Kini liburan lebih ‘berwarna’, sifatnya lebih ke kembali ke alam. Tempat yang dituju membutuhkan tenaga fisik, berjalan kaki dan kadang butuh pemandu.
Minggu dini hari Diana (45hn) bergegas berangkat dari rumah. Hari ini dengan penerbangan paling pagi, perempuan yang berprofesi sebagai dokter spesialis anak ini menuju Semarang. Bersama teman-teman semasa kuliah ia berencana trekking menjelajah Dieng dan sekitarnya.
Lain lagi dengan Sissy (50thn) seorang pengacara senior, ia sudah beberapa kali trekking di beberapa tempat. Kali ini ia dan lima teman SMA-nya ingin menjelajah Nepal. Untuk itu bu tiga anak ini melakukan persiapan fisik. Selain lari pagi ia juga rutin berenang, yoga, dan menjaga pola makannya.
Belakangan, wisata yang bersifat menantang kekuatan fisik lebih banyak dilirik. Dorongan untuk menikmati keindahan alam mungkin menjadi salah satu alasan, atau bisa juga karena bosan dengan liburan biasa. Ditambah lagi peran media sosial seperti instagram (ig), Facebook (FB), path, yang membuat dunia tampak di depan mata. Postingan foto-foto liburan seseorang, memberi ide kepada yang lain.
Kesibukan sehari-hari, membuat kita ingin melakukan sesuatu yang berbeda. Berjalan kaki dengan sedikit ‘bumbu’ jalan terjal, selain membakar kalori juga membuat kepedulian akan kelestarian alam bertambah. Atau menambah pengetahuan, jika tempat yang Anda tuju bernilai sosial budaya, misalnya mengunjungi wilayah Baduy. Sisi lain adalah terjalinnya kekompakan dengan teman seperjalanan. Jika ada teman seperjalanan mengalami keram, yang lain membantu.
Semua hal diatas menjadi sebuah paket liburan yang seru serta menyenangkan, tertawa bersama, dan saling support.
Andririni Yaktinisasi Hermanto Sardjoe (Psikolog Sosial)
Saluran Pelepas Tekanan Sekaligus Having Fun
Minat yang berubah itu tentunya karena orang punya lebih banyak opsi untuk memilih. Nilai sosial juga sudah semakin jauh bergeser dari yang kita kenal sebelumnya. Ibu-ibu cantik masa kini juga mungkin saja punya keinginan melakukan aktivitas yang sifatnya challenging. Apalagi kegiatan petualangan ini memberinya kesempatan untuk melakukan “katarsis” dari beban yang mungkin mereka miliki.
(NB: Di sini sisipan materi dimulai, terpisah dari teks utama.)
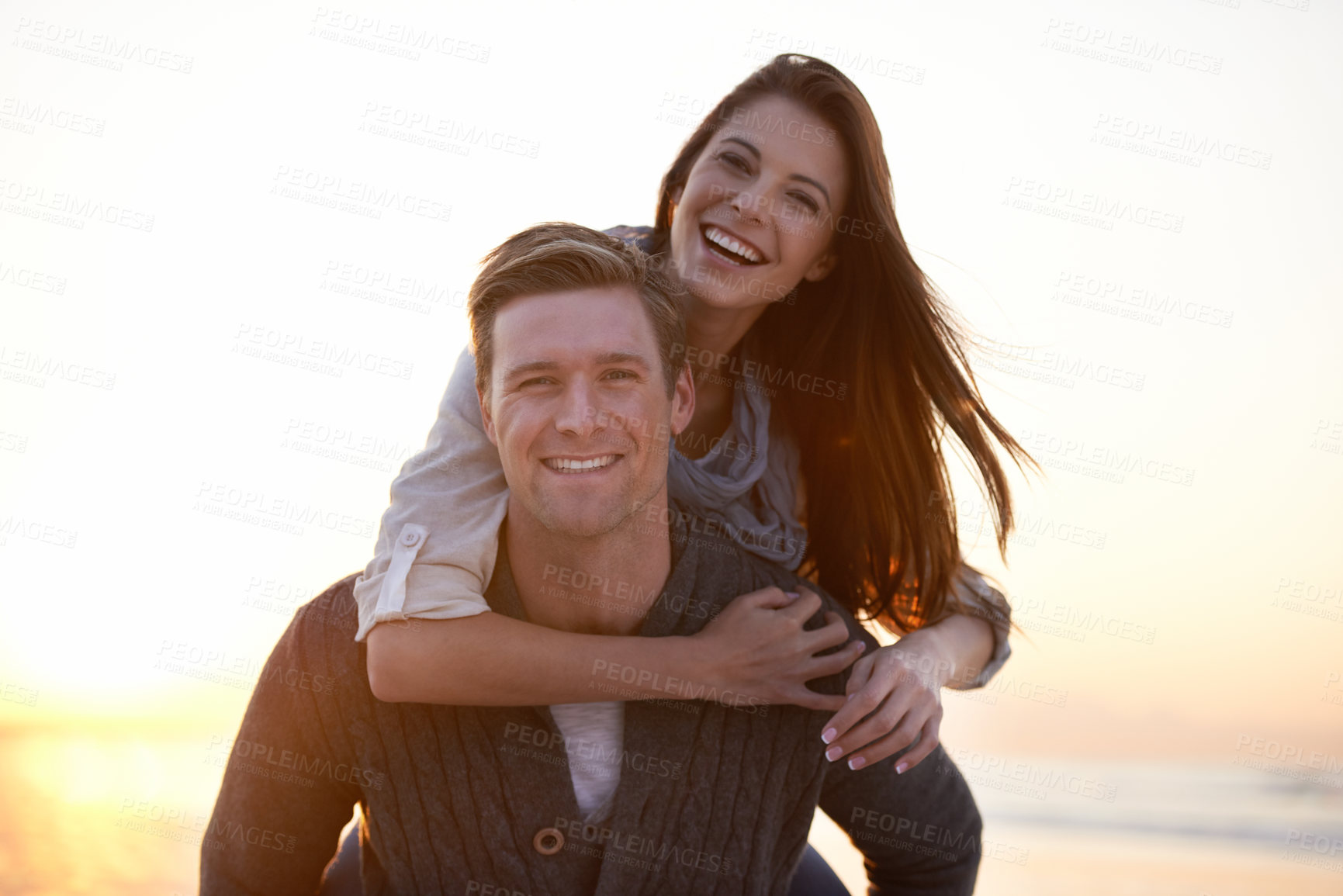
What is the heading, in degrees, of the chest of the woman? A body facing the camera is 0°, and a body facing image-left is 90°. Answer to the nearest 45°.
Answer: approximately 0°
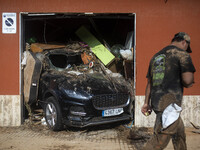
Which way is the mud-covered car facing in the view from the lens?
facing the viewer and to the right of the viewer

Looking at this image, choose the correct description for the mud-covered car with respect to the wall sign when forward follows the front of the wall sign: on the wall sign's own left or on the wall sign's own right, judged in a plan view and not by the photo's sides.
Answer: on the wall sign's own left

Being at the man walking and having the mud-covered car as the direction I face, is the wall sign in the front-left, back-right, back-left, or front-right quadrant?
front-left

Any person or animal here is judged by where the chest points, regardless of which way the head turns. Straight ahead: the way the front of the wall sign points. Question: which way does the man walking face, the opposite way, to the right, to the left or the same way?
to the left

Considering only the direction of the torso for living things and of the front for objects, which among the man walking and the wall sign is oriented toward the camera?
the wall sign

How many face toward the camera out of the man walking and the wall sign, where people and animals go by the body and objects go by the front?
1

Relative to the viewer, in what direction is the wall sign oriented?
toward the camera

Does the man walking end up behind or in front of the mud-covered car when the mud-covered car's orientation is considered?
in front

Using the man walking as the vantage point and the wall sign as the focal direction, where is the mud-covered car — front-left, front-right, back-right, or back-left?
front-right

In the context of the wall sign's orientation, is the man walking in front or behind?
in front

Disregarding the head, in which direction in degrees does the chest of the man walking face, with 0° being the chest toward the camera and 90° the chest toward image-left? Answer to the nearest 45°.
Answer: approximately 225°
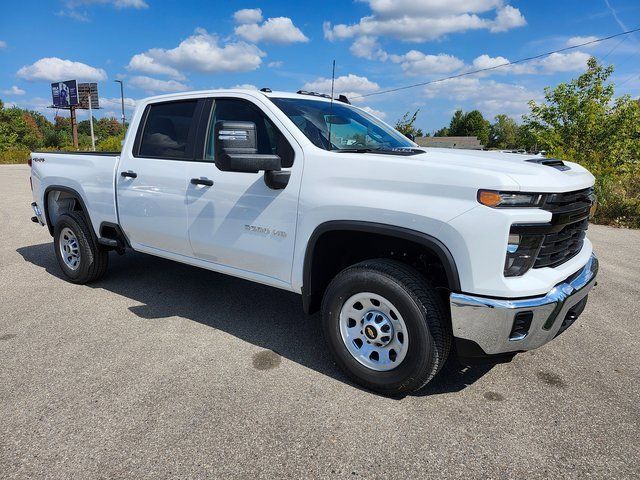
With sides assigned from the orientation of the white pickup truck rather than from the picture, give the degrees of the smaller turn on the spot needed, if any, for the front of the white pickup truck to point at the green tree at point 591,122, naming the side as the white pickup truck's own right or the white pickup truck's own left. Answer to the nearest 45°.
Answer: approximately 90° to the white pickup truck's own left

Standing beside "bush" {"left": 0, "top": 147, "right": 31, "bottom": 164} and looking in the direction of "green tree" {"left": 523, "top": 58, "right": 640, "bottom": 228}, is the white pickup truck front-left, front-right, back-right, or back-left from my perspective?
front-right

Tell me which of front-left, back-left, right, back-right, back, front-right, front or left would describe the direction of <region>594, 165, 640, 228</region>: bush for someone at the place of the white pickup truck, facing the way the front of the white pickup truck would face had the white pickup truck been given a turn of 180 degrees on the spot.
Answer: right

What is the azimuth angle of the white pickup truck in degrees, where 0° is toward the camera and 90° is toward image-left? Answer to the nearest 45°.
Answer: approximately 315°

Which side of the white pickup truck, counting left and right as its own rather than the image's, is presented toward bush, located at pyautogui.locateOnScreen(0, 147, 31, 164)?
back
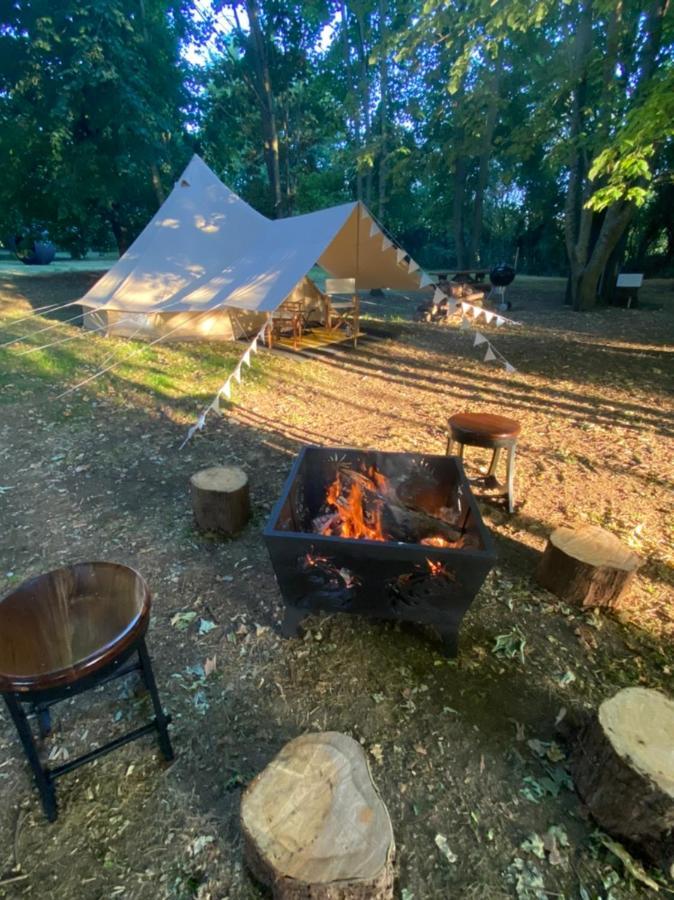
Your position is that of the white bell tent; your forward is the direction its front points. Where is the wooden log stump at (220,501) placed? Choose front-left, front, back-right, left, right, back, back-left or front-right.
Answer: front-right

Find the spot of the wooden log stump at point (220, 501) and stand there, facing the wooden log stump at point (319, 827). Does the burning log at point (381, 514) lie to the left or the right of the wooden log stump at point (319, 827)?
left

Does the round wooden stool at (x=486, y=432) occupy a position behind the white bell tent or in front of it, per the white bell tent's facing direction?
in front

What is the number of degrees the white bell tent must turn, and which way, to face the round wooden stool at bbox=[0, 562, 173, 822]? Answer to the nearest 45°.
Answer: approximately 45° to its right

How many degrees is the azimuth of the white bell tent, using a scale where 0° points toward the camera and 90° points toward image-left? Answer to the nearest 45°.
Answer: approximately 315°

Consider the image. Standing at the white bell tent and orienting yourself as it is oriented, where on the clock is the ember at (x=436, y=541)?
The ember is roughly at 1 o'clock from the white bell tent.

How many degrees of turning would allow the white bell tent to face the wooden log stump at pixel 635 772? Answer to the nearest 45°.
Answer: approximately 45° to its right

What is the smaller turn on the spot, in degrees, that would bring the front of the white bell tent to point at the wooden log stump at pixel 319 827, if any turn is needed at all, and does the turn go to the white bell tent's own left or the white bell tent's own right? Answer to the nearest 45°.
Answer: approximately 45° to the white bell tent's own right

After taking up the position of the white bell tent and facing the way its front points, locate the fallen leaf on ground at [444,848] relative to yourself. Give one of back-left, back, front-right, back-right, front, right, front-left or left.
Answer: front-right

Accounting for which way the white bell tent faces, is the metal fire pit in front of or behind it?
in front
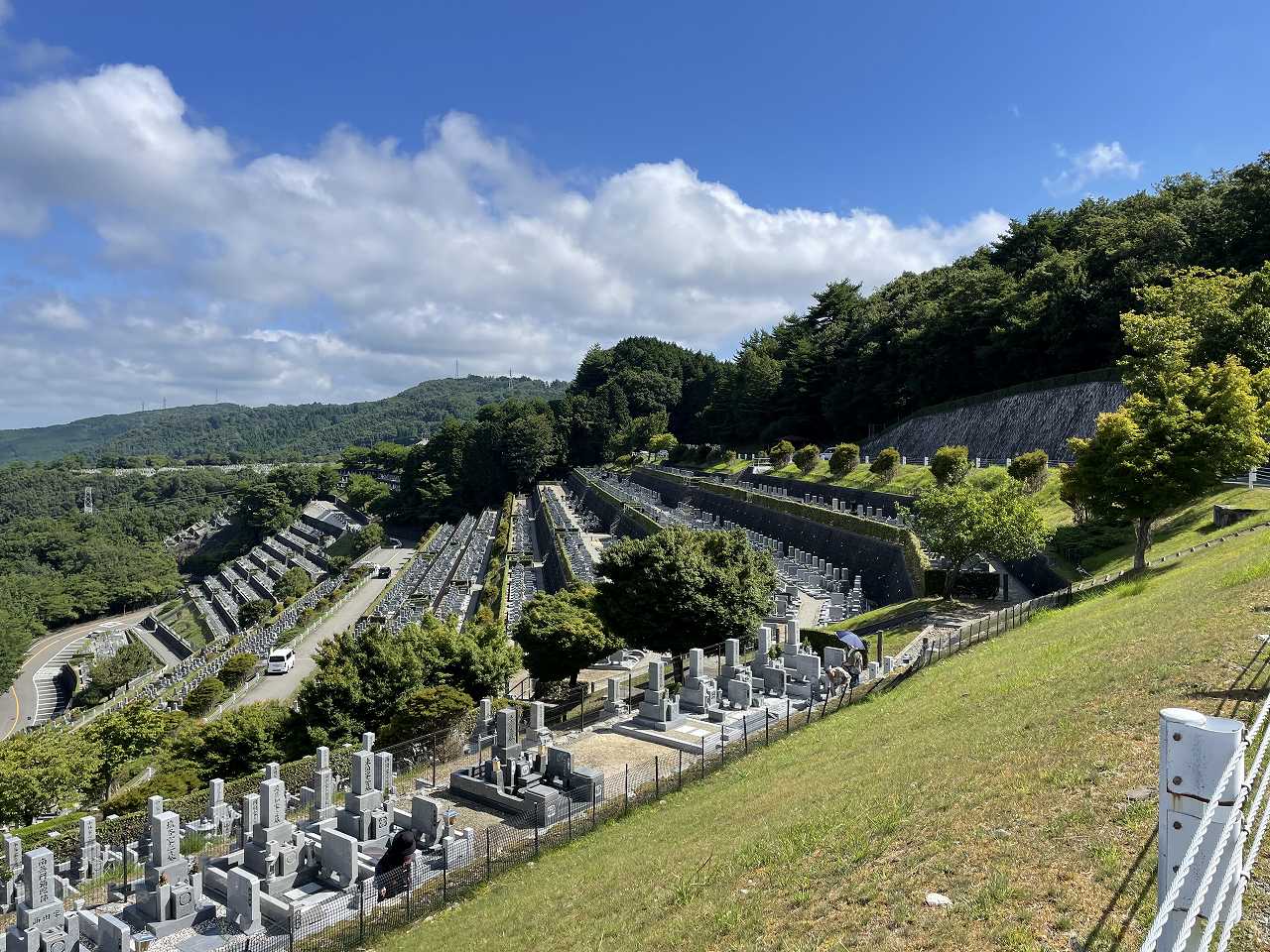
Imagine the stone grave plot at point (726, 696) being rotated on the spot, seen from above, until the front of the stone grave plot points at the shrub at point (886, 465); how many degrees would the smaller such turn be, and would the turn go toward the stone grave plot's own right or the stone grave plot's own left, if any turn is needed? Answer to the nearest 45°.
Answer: approximately 135° to the stone grave plot's own left

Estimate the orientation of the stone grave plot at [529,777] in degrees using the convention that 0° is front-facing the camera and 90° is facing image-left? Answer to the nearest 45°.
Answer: approximately 315°

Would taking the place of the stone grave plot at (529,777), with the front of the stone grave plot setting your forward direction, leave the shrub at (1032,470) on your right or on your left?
on your left

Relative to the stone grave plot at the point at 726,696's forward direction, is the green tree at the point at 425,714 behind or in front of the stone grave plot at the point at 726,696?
behind

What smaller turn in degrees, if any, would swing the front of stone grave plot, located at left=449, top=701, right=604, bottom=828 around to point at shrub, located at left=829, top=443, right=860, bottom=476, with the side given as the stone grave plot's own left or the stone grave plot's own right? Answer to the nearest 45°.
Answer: approximately 90° to the stone grave plot's own left

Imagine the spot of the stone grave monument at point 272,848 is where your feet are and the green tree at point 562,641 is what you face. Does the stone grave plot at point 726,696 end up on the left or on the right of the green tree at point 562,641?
right
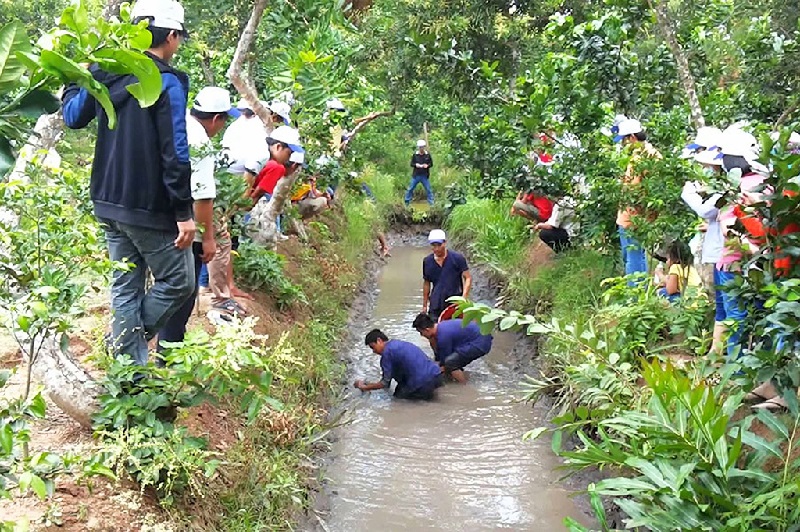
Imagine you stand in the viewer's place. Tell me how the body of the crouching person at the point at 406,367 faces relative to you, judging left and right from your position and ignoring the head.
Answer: facing to the left of the viewer

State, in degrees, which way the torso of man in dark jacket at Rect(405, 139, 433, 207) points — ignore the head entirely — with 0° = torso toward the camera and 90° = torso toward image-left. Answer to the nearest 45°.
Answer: approximately 0°

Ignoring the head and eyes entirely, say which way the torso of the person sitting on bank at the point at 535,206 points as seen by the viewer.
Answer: to the viewer's left

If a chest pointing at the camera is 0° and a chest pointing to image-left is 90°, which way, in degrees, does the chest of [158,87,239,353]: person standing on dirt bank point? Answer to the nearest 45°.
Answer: approximately 270°

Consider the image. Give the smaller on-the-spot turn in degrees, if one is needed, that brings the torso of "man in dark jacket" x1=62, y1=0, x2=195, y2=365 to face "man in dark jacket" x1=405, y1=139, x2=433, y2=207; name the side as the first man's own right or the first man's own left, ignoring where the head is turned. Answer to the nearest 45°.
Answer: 0° — they already face them

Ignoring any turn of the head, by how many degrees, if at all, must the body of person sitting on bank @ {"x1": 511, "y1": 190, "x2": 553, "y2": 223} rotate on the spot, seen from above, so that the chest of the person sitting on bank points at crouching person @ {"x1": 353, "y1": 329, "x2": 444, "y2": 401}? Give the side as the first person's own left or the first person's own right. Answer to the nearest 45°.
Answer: approximately 45° to the first person's own left

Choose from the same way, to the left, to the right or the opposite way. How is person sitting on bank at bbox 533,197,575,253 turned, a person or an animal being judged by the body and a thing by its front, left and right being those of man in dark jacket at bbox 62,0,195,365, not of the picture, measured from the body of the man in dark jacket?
to the left

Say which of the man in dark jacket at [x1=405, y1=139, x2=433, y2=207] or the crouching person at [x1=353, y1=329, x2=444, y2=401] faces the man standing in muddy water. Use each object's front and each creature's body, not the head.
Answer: the man in dark jacket

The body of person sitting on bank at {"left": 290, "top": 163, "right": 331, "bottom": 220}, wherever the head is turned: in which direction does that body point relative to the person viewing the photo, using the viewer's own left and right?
facing to the right of the viewer

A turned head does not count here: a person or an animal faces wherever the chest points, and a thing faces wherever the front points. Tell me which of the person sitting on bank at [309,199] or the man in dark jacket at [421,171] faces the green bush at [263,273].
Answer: the man in dark jacket

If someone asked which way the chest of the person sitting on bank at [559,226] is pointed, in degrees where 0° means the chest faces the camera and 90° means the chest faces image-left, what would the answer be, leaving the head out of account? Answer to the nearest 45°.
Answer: approximately 90°

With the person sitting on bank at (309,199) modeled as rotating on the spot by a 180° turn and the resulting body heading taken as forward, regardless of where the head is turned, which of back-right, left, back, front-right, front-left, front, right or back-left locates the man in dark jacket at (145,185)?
left

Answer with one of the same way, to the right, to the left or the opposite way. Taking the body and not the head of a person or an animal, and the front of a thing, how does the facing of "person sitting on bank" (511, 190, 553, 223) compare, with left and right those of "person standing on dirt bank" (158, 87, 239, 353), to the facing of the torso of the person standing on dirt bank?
the opposite way

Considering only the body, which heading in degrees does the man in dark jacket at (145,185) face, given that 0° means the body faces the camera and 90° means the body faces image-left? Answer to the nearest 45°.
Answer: approximately 225°
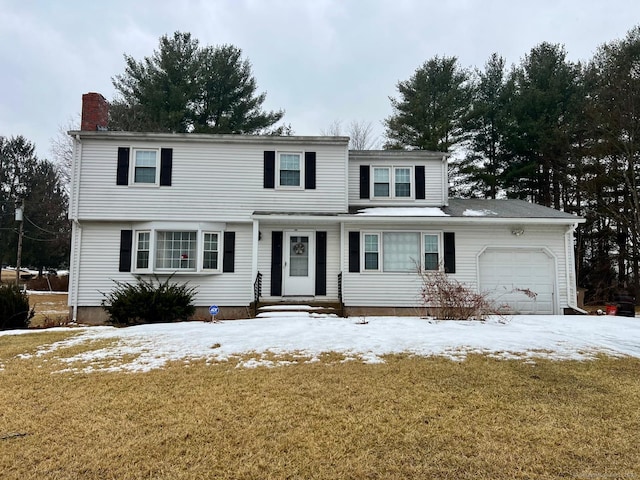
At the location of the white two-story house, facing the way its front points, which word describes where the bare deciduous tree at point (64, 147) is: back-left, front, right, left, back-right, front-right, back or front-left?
back-right

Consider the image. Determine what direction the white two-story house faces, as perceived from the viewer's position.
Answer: facing the viewer

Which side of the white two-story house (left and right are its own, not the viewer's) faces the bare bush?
left

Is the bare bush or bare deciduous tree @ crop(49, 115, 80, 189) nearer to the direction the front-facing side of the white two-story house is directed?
the bare bush
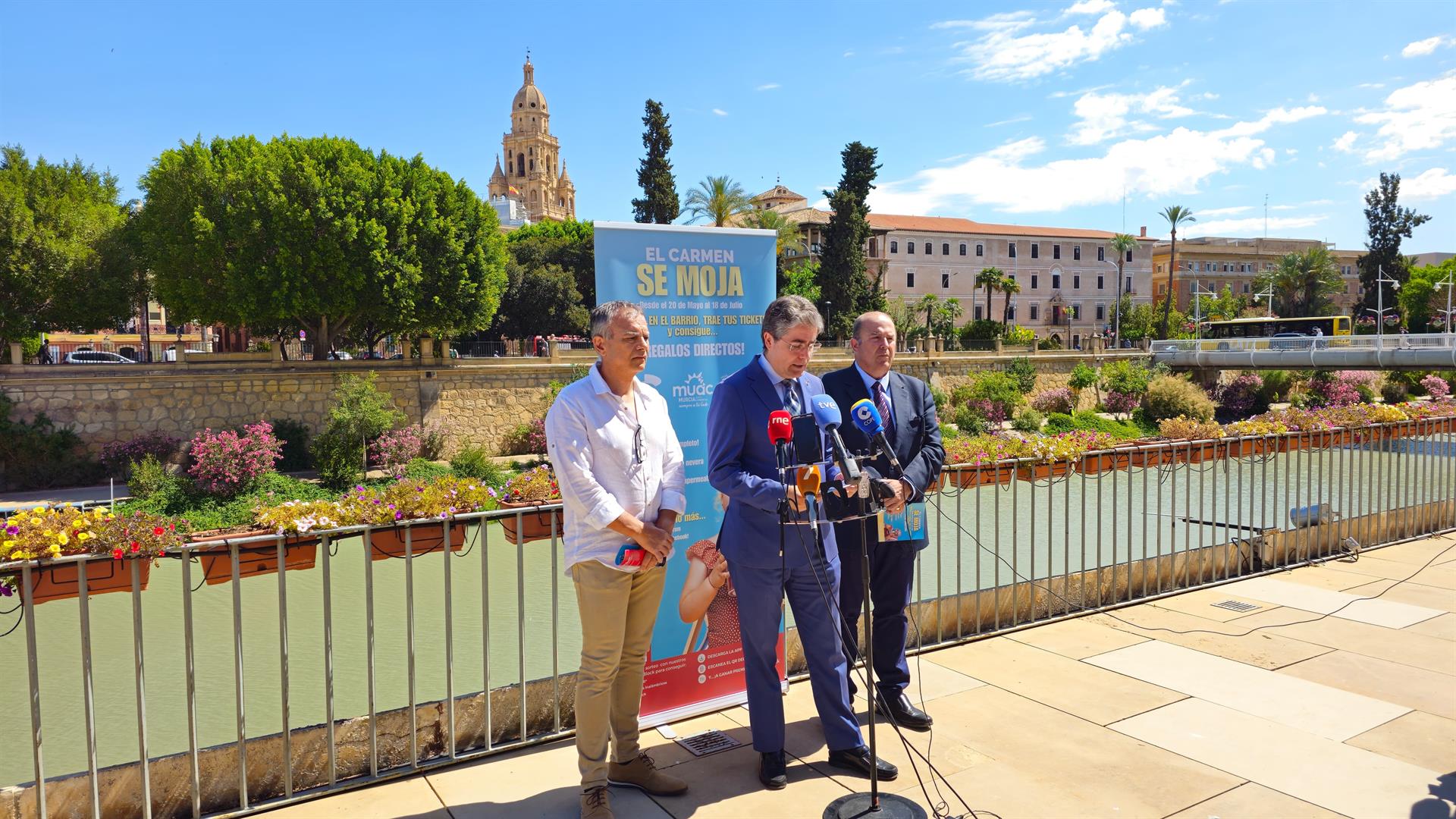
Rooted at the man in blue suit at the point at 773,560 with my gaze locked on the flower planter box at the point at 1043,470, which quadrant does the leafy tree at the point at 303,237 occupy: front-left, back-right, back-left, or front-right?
front-left

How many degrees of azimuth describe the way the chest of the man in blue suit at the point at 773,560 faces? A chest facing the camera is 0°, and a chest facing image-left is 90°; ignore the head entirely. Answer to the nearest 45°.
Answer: approximately 315°

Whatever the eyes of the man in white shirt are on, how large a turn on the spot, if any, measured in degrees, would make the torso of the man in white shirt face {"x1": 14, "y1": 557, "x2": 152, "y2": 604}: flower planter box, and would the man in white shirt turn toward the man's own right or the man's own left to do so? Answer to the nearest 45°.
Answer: approximately 135° to the man's own right

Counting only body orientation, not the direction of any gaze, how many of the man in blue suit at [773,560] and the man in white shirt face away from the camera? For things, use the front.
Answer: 0

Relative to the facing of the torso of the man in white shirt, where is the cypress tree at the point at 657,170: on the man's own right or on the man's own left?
on the man's own left

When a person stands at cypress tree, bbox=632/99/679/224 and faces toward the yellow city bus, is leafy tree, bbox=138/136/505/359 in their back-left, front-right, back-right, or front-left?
back-right

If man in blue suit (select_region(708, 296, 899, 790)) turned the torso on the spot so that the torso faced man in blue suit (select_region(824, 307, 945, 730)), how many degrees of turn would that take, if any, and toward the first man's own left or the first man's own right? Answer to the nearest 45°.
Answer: approximately 90° to the first man's own left

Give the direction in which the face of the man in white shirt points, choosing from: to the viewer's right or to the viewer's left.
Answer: to the viewer's right

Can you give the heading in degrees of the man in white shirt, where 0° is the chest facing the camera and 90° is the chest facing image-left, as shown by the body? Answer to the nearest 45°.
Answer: approximately 315°

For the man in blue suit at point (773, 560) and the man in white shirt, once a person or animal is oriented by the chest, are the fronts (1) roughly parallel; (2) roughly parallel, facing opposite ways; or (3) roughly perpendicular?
roughly parallel
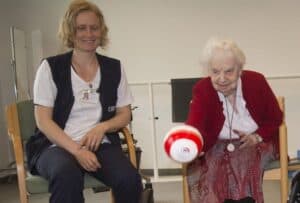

Bukankah kegiatan itu memberinya kebebasan untuk berteriak, bergerak tanpa batas? Tentunya pada mereka yang membutuhkan saluran pelepas tekanan sekaligus having fun? Itu jika mereka ikut outbound dan sejenisnya. Menguji kekuatan, merasakan sensasi hal yang baru mungkin jadi pertimbangan mereka. Mengapa harus satu gank? Ya dengan begitu rahasia gokil mereka bisa dipahami kelompoknya. Kalau sudah berkelompok biasanya sifat kekanak-kanakan akan muncul. Ini bonusnya.
Reason mereka banyak sekali, tergantung invidunya, namun intinya mencoba yang diluar kebiasaan adalah sesuatu yang menarik. Ingin tahu, ingin merasakan sensasi, dianggap “hebat”, dan juga bisa diceritakan sebagai prestasi ke anak-anak. Seru bukan?
Kegiatan challenging tersebut bisa menyalurkan dorongan agresivitas yang ada disetiap individual secara sah dan halal. Satu lagi, orang Indonesia itu latah, suka copy paste. Hahaha. Begitu ada yang melakukan, biasanya menular.